CISOs in financial services need to prepare their organisations for these sophisticated attacks, which are likely to increase significantly in the event of escalating geopolitical tension. Leaders must review the tools and processes their organisation has in place, ensuring they have a comprehensive security strategy from the ground up. The organisation’s cyber defence strategy should encompass the assets and data that need to be protected, the specific threats to those assets and the security tools and processes needed to deal with these threats.

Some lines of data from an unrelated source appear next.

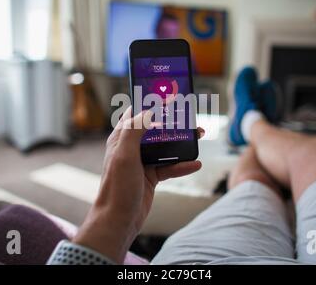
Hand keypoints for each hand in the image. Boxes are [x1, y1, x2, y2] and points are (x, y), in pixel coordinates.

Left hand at [73, 107, 203, 262]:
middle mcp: (131, 148)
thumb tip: (149, 111)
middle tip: (189, 116)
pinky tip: (196, 164)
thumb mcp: (124, 155)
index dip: (149, 103)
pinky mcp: (151, 176)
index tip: (167, 96)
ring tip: (199, 136)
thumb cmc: (117, 187)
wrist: (119, 220)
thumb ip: (134, 130)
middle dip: (172, 123)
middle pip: (155, 129)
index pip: (135, 113)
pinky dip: (182, 165)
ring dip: (181, 143)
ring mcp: (142, 162)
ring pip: (165, 147)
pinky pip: (169, 167)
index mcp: (121, 138)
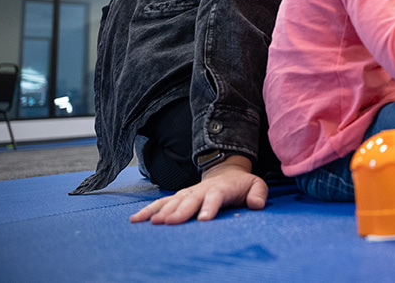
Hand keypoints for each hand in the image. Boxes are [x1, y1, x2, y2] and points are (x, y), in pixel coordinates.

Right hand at [129, 154, 267, 224]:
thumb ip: (258, 193)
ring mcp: (188, 193)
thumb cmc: (241, 185)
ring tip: (153, 222)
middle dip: (180, 211)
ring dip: (162, 211)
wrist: (225, 172)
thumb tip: (257, 204)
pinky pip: (162, 203)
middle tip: (171, 222)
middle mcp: (201, 190)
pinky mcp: (178, 197)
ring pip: (173, 201)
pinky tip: (136, 219)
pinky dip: (149, 210)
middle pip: (190, 200)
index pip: (215, 197)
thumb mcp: (257, 184)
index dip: (209, 207)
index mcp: (221, 189)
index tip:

The tactics, techniques, and procedures (TTPs) employed in Big Game attacks are those typically associated with attacks targeting complex environments – from reconnaissance and initial access through to privilege escalation and lateral movement. Attackers may be present in an organisation’s network for months before deploying a payload. The attacker will likely have visibility into their victim’s backup and disaster recovery capabilities, making this form of attack extremely difficult to defend against.
Start with the basics
Getting the basics right first might seem obvious, but often this is both the most effective and overlooked aspect of an organisation’s defence strategy. In the days following the Colonial Pipeline attack, it emerged that the company had not implemented organisation-wide multi-factor authentication (MFA). One compromised password was used to gain access to the organisation, which had appeared in a list of leaked credentials published on the Dark Web. Had the organisation taken the basic step of ensuring MFA was in place, the attackers would likely have been unsuccessful.
And while MFA offers a last line of defence, it is still crucial that passwords are updated regularly. A recent study found less than half of users change their passwords after a breach – for those organisations that haven’t yet found themselves in the cross hairs of cyber criminals, the figures will undoubtedly paint a more worrying picture still.
The ability for cyber criminals to monetise attacks means it’s virtually certain ransomware will be the attack method of choice if retaliatory cyber-attacks increase in the coming months. Ransomware attacks have generated almost $1.3 billion in cryptocurrency payments over the last two years, with average payment sizes increasing significantly due to Big Game Hunting. However, ransom payments represent only a small proportion of the wider financial, reputational, and technologically damage a successful attack can result in. The message for the industry is clear – and is being shouted from the rooftops at the highest levels of government. Prepare and protect before it’s too late.